● What is expected:
In how many lines of the material below does the string "down" appear? Answer with a single number.

● Data:
========

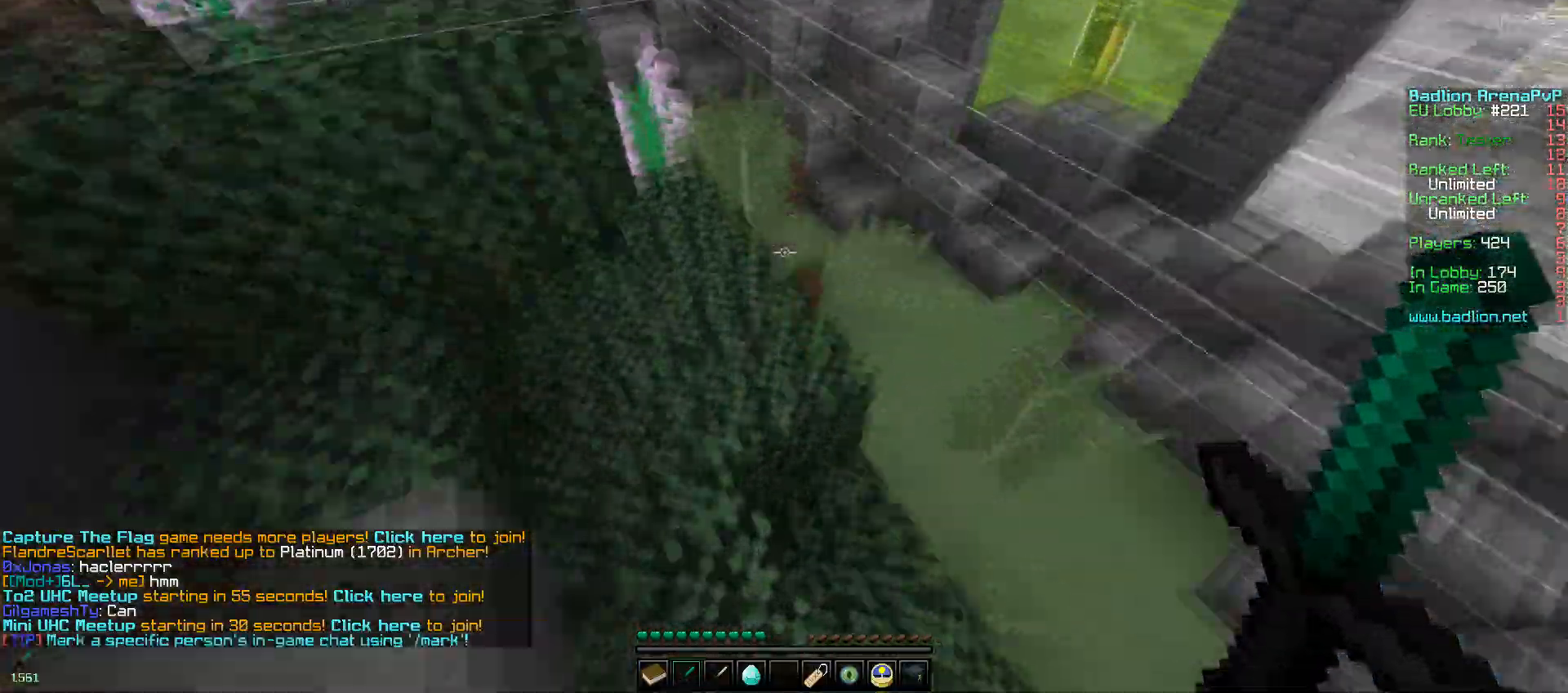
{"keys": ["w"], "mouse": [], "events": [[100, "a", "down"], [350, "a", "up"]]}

========

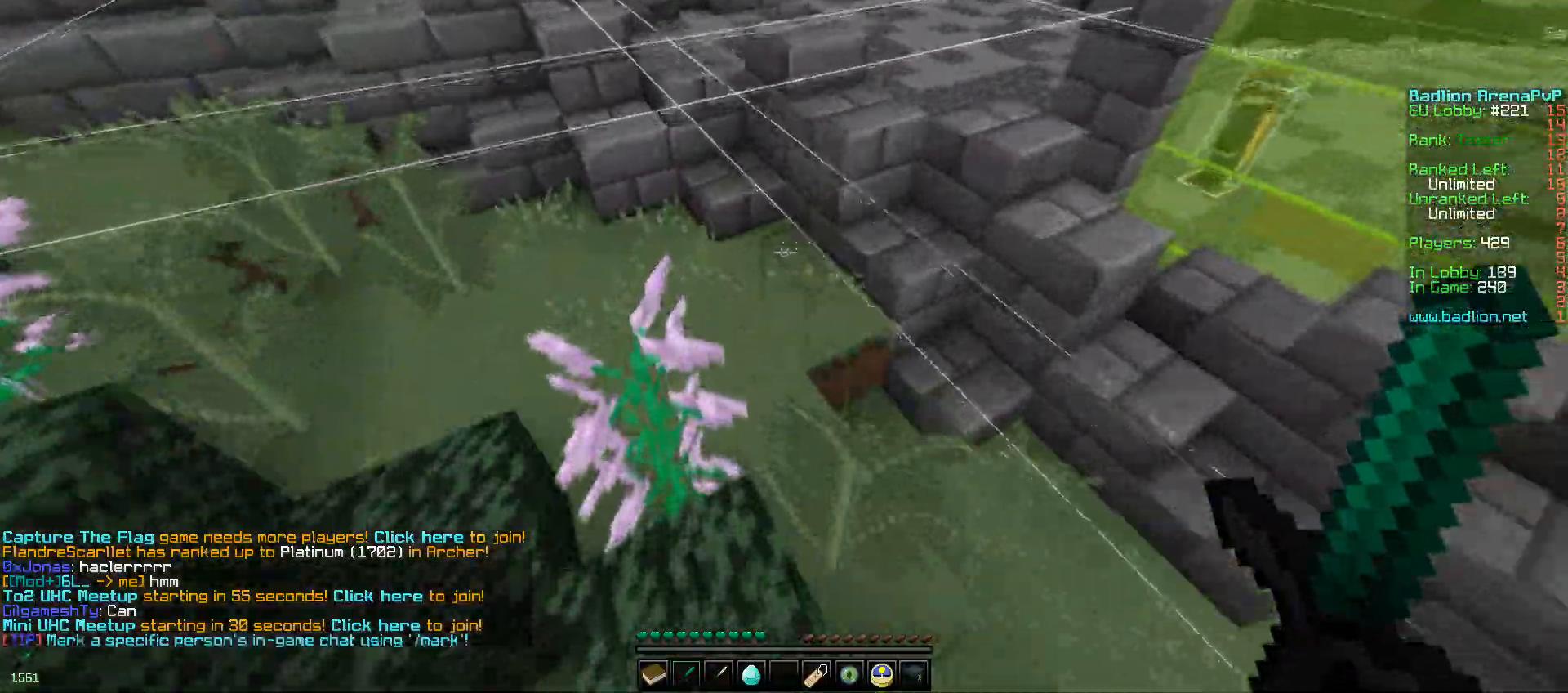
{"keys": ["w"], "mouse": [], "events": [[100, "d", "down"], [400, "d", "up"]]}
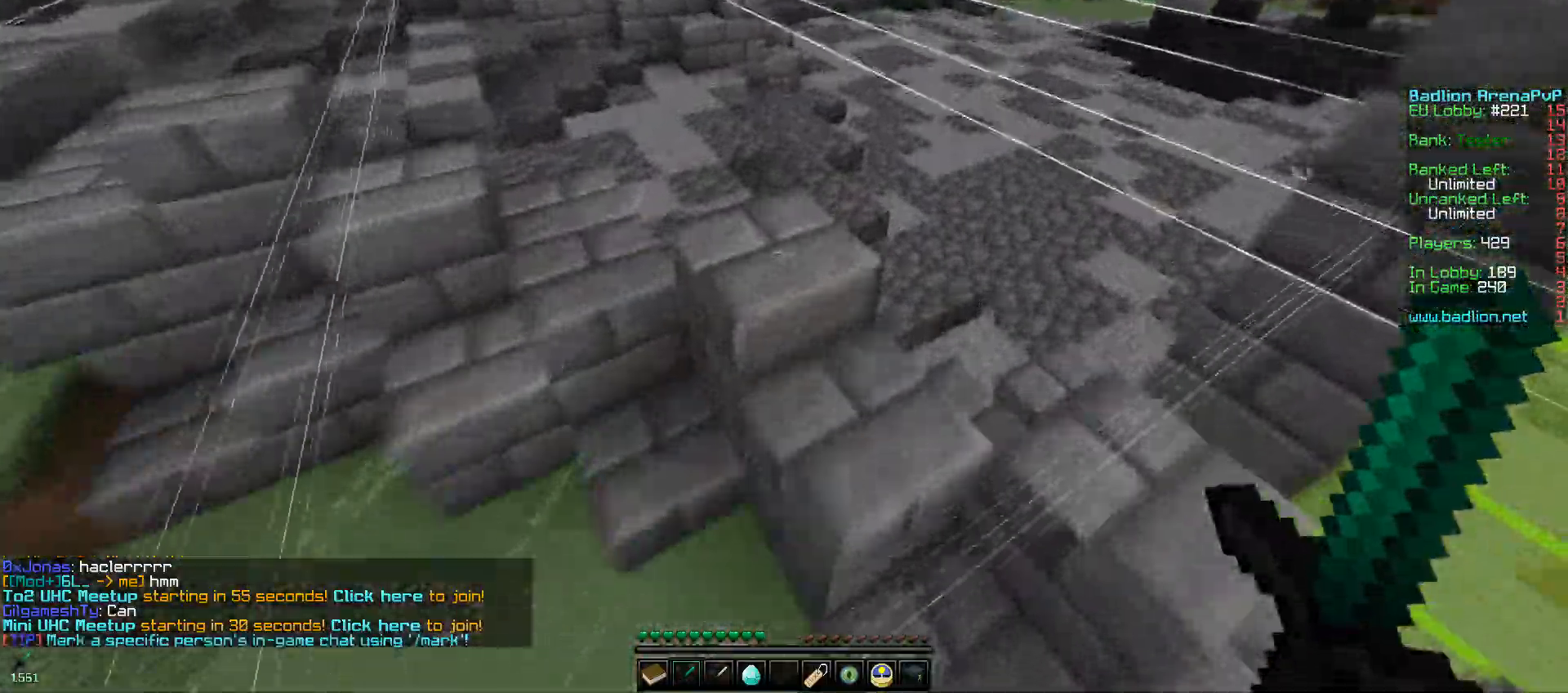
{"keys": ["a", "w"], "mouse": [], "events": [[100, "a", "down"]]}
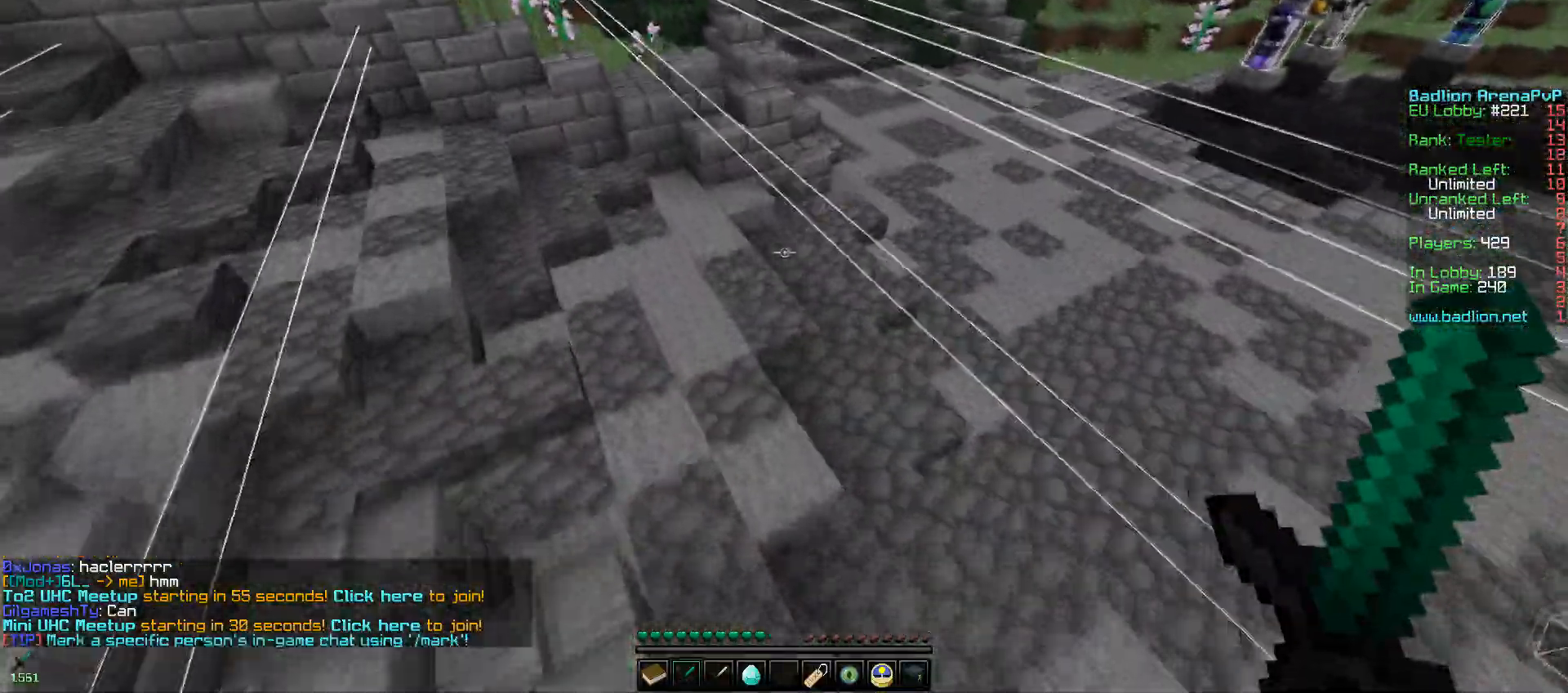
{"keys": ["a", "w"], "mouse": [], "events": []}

========

● Exercise result:
3